#### AIM OF THE EXERCISE
A verbatim copy of the listing is needed; pictures are to be left out.

#### DATASET EXCERPTS
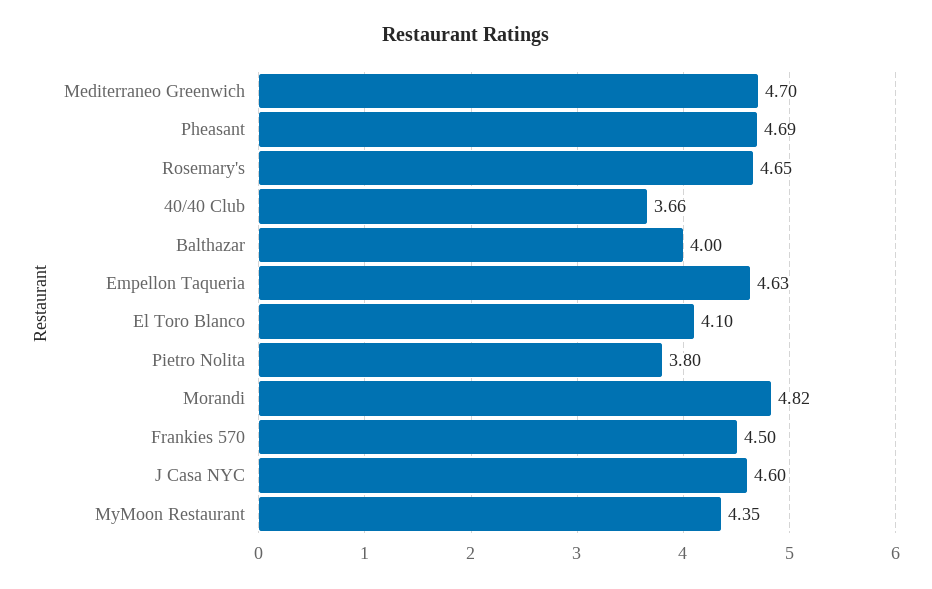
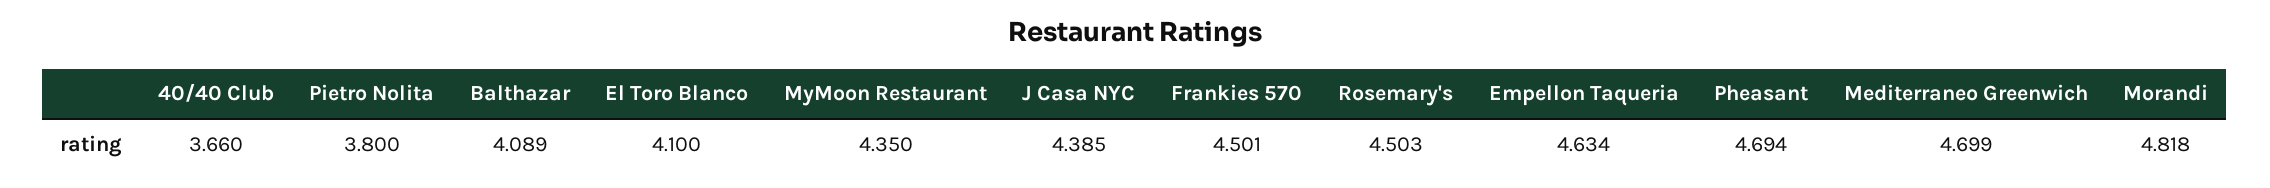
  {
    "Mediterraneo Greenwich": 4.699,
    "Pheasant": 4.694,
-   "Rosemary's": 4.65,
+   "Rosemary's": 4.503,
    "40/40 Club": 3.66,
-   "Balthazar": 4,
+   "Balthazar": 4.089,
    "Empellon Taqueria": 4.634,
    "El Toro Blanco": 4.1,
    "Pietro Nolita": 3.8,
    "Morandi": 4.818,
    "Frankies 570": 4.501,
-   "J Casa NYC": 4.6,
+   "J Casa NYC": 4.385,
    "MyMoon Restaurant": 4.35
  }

#### OUTPUT FOR THIS EXERCISE
  {
    "Mediterraneo Greenwich": 4.699,
    "Pheasant": 4.694,
-   "Rosemary's": 4.65,
+   "Rosemary's": 4.503,
    "40/40 Club": 3.66,
-   "Balthazar": 4,
+   "Balthazar": 4.089,
    "Empellon Taqueria": 4.634,
    "El Toro Blanco": 4.1,
    "Pietro Nolita": 3.8,
    "Morandi": 4.818,
    "Frankies 570": 4.501,
-   "J Casa NYC": 4.6,
+   "J Casa NYC": 4.385,
    "MyMoon Restaurant": 4.35
  }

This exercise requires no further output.